In Pu Luong Reserve Nature, there are two main ethnic minorities, the Thai (White and Black) and the H’Mong. The Thai is the most representative one in the area but they all live together in a perfect harmony.
The Thai ethnics are originally from Yunnan, China and they arrived very early in Vietnam at the beginning of the 11th century. The white Thai came first, then the black Thai. Their population is about 1 million and mostly located in the South-East of China.
The Black Thai (called Thái Đen in Vietnamese language) is an ethnic minority part of the Thai peoples. Black Thai comes from the black clothing they are usually wearing, especially women. Thai people are the 3rd largest ethnic group of the 54 recognized by Vietnamese government
The Thái Đen, during the Indochina War, mostly supported the communists. A small part of them decided to allied the French. After the defeat of Dien Bien Phu, all of them had to leave to Vientiane and finally Thailand.
The Black Thai in Pu Luong ( as in other areas ) is a male dominant culture but women play a very important role in the community. They have the responsibility to maintain the altars to deceased parents. Spirits is essential, and particularly spirit of ancestors. Wear white clothes is prohibited except for the funerals as a symbol of grief.
After the funeral but before the cremation, coins are thrown into the crowd. The dead are cremated with gold and jewelry as to provide payment for the passage on the other side. After the cremation, they sit through the ashes and sift with water to collect the melt jewelry. They finally burry the ashes. Food like a pig or fruits are usually give as an offering before to set the headstone.
Pregnant women are not allowed to assist to the funeral as they are convinced that spirits around can penetrate the foetus and reborn through him.

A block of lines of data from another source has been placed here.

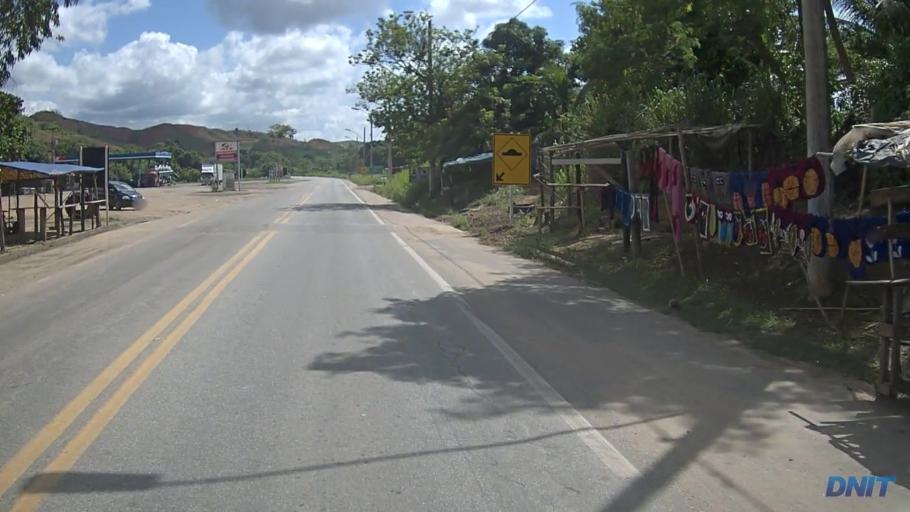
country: BR
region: Minas Gerais
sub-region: Belo Oriente
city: Belo Oriente
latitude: -19.1536
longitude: -42.2353
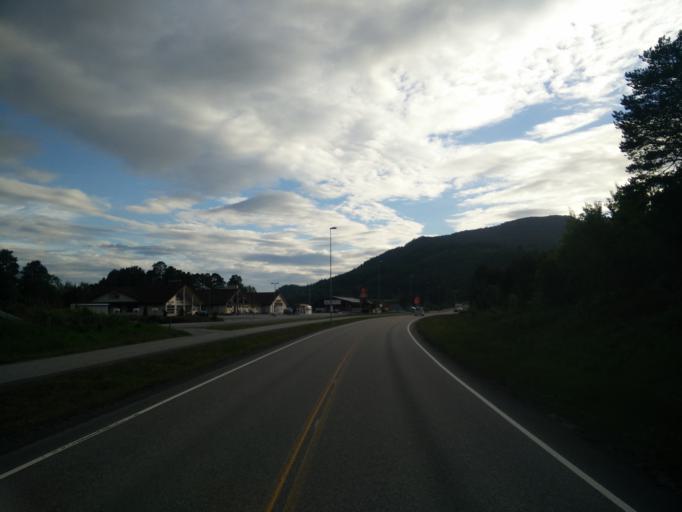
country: NO
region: More og Romsdal
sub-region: Kristiansund
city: Rensvik
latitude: 63.0124
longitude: 7.9796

Family members are expected to cry and women are asked to scream loudly. To symbolize their grief, they cannot take a full shower or bath until after the funeral. They also cannot attend or organize ceremonies, such as weddings and graduations, for up to one year.
The Thái Đen use their own writing system and reject Buddhism. The Thai people, whose writing dates back to the 5th century, got diverse achievement in literature, from poetry, love songs to folk tales.

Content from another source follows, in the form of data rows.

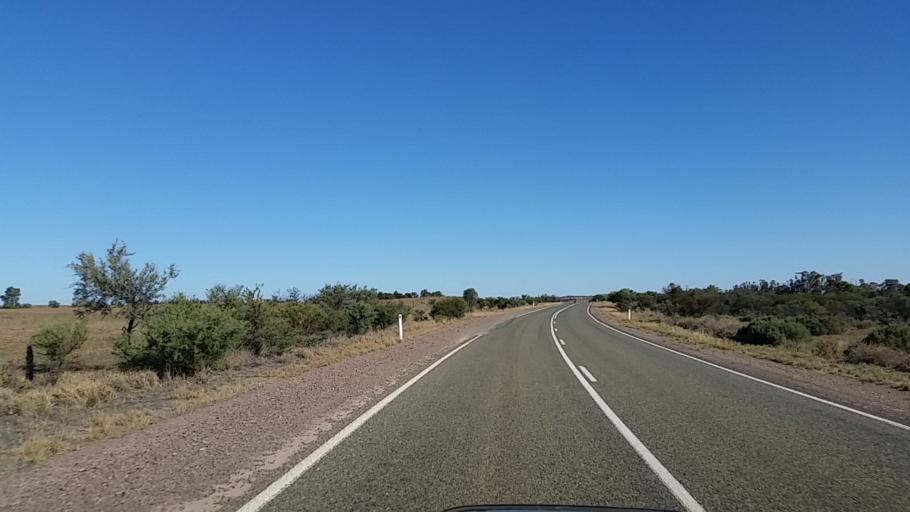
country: AU
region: South Australia
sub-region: Flinders Ranges
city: Quorn
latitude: -32.4588
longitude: 138.5378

Once they had arrived, the Thais turned valleys into advantage, and made them more fertile, then grew and cultivated rice on valleys. Especially thanks to hydraulics, the Thais have achieved high productivity. They have adopted the wet rice cultivation (digging canals, consolidating banks, guiding water through obstacles, and fixing water gutters).

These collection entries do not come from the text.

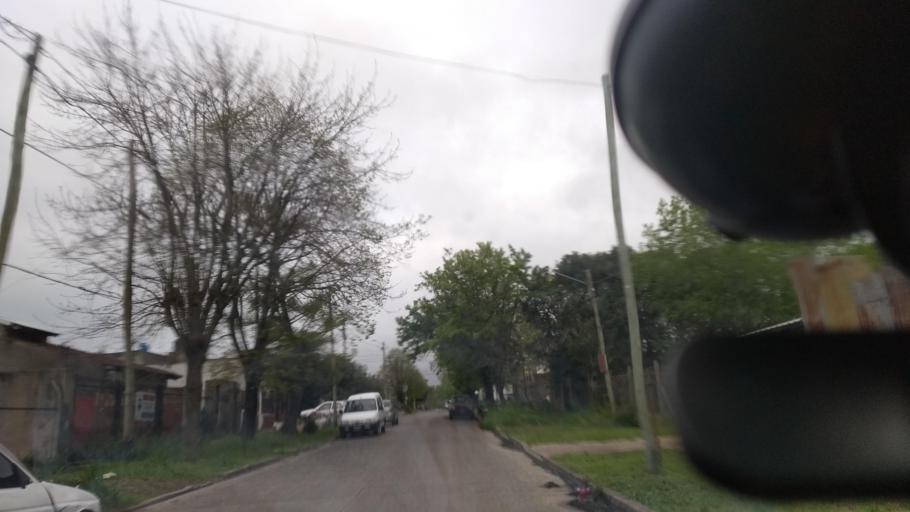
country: AR
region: Buenos Aires
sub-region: Partido de La Plata
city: La Plata
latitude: -34.9488
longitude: -57.9867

The Black Thai in PU Luong have designed some impressive bamboo waterwheels to develop the rice field irrigation which make the particularity of the Natural Reserve. They are now able to make two harvest a year instead of one. Even if rice and corn are the main production for daily commodities, they also produce cotton, indigo and mulberry that they use for garment making.
It is very easy to recognize the Thai women because daily they often wear a long, black dress like a Sarong. Thai women are beautifully adorned in short and colourful blouses, accented down the front with lines of silver buttons. The bell is a green coloured silk band. They wear a key chain round their waists.
The black Thai forbid themselves to wear white colour which signifies mourning. They often drink alcohol with a bamboo pipe. Women wear a scarf called pieu. The young women wear their hair in as bun or chignon, decorated with a silver coin (Dien Bien) immediately after this first wedding ceremony. They wear a red, pink, green or blue blouse.
Nowadays, ordinary rice has become the main food of the Thai, while sticky rice is still being eaten traditionally. Sticky rice is steeped in water, put in a steaming pot and put on a fire and cooked. A meal cannot go without ground chili mixed with salt and accompanied by mint, coriander leaves and onion. Boiled chicken liver, fish gut, and smoked fish (“Cheo”) could well be added to the meal. Ruminate meat should be accompanied by sauce taken from the internal organs (“Nam pia”).
Raw fish should be either cooked into salad (“Nom”) or meat-in-sauce (“Nhung”), or simply salted or sauced. The Thai enjoy food with hot, salty, acrid and buttery tastes.
They smoke with bamboo pipes, lighted by dried bamboo pieces. Before smoking, the Thai maintain their custom of hospitality by inviting others to join in, much as they would do before a meal.